Why is livestock price insurance so important for young and new beef producers?
The Livestock Price Insurance Program (LPIP) is of particular importance to young and new beef farmers who have higher debt and are particularly susceptible to market fluctuations. The extreme market volatility due to COVID-19 has made the premiums for the LPIP increase extraordinarily. For example, price insurance in February, pre-COVID, could be purchased for $10-$15 per animal, where today it is around $70 per animal. This increase has obliterated enrollment in the program. The reason that this creates problems, especially for young, new and smaller producers is that they do not have sufficient equity built up in their operations to borrow money against. Price insurance enables them to borrow money from banks as without the price insurance leverage they may not be able to borrow money or have to borrow money at much higher rates and consequently may be forced into selling cattle at the bottom of the market or worse exiting the industry and joining other unemployed Canadians.
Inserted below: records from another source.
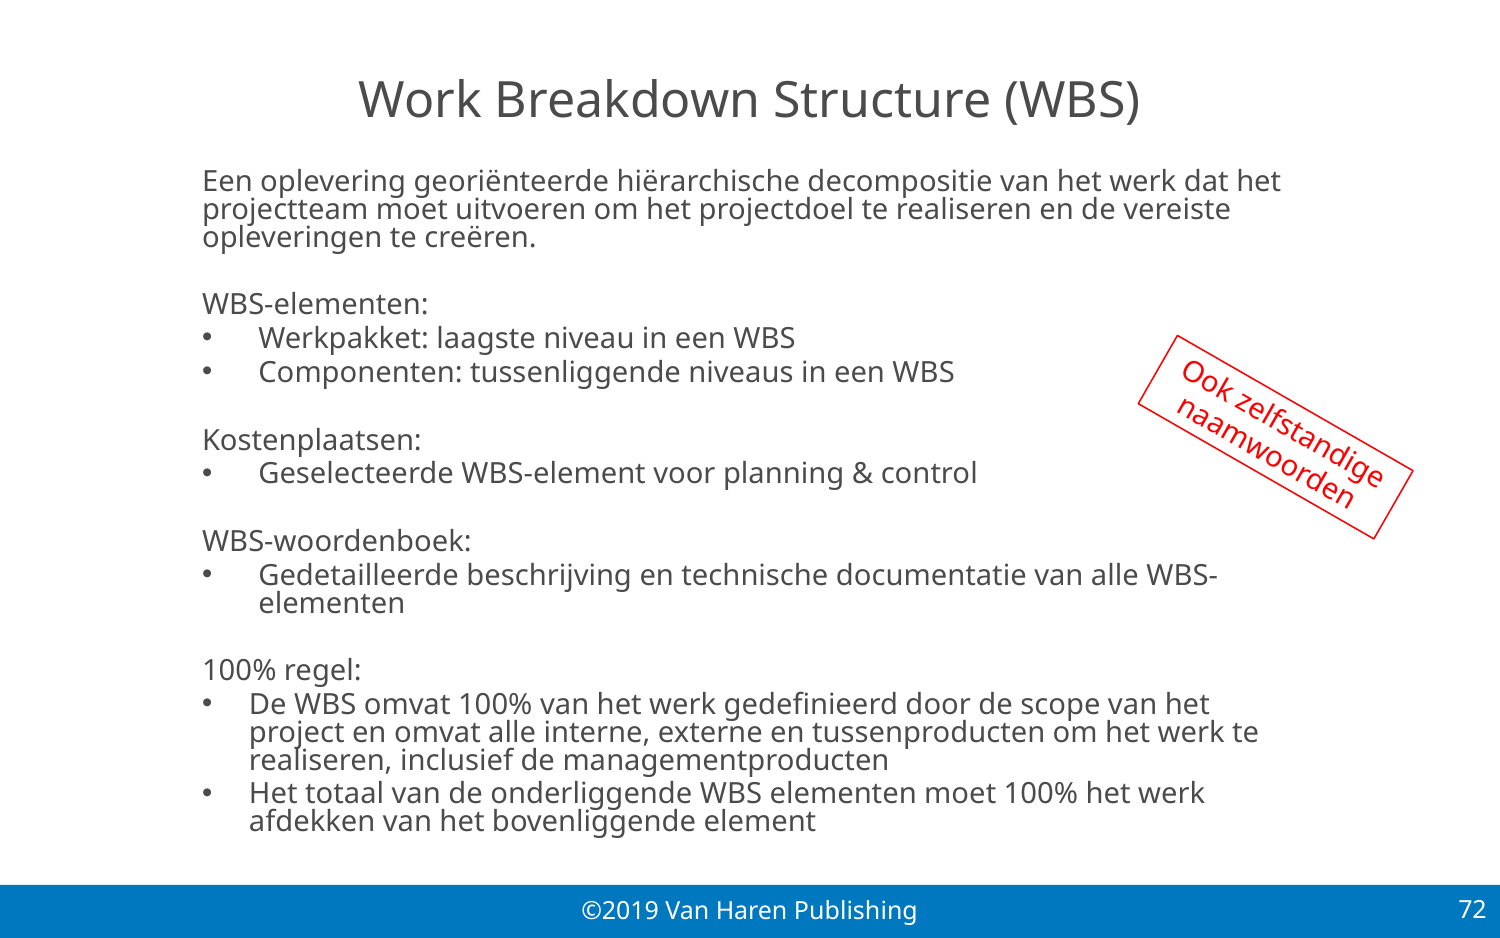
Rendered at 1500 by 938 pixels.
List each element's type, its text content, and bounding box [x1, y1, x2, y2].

slide_number 72 [1188, 884, 1500, 938]
title Work Breakdown Structure (WBS) [188, 45, 1312, 150]
list Een oplevering georiënteerde hiërarchische decompositie van het werk dat het projectteam moet uitvoeren om het projectdoel te realiseren en de vereiste opleveringen te creëren. WBS-elementen: Werkpakket: laagste niveau in een WBS Componenten: tussenliggende niveaus in een WBS Kostenplaatsen: Geselecteerde WBS-element voor planning & control WBS-woordenboek: Gedetailleerde beschrijving en technische documentatie van alle WBS-elementen 100% regel: De WBS omvat 100% van het werk gedefinieerd door de scope van het project en omvat alle interne, externe en tussenproducten om het werk te realiseren, inclusief de managementproducten Het totaal van de onderliggende WBS elementen moet 100% het werk afdekken van het bovenliggende element [187, 161, 1313, 780]
text_box Ook zelfstandige naamwoorden [1138, 335, 1414, 539]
How does a set-aside program work?
The objective of a set-aside program is to delay the marketing of cattle when processing capacity isn’t available. The program would be designed to encourage farmers to hold cattle on maintenance rations (i.e. removed from the value chain for at least eight weeks). This would allow cattle marketings to stretch out over a longer period of time and be managed by existing packing capacity, until slaughter capacity can be regained. The program was originally developed in concert between governments and the Canadian beef industry during the BSE era and considered successful.
The mechanics of the BSE era program were relatively simple. A committee of beef industry and government representatives monitored the beef market and the cattle supply situation. Periodically, when the committee determined that holding back some cattle was required, the program was opened for bids from producers who specified the dollar amount they would be willing to accept to hold back cattle on a maintenance ration. The dollar amount reflected the additional cost being taken on by the producer. The committee established a ceiling on both the number of cattle that would be held back in any single period and a cap on the compensation producers would receive. Should the market improve materially, the committee could release enrolled cattle from the program early.
There were qualification restrictions, cattle identification requirements, on farm audits and measures to ensure compliance and eliminate slippage. The program evaluation stated that the random audits conducted during the program failed to uncover a single incident of program abuse. The evaluation concluded that the program was a success as fed cattle prices increased during the term of the program.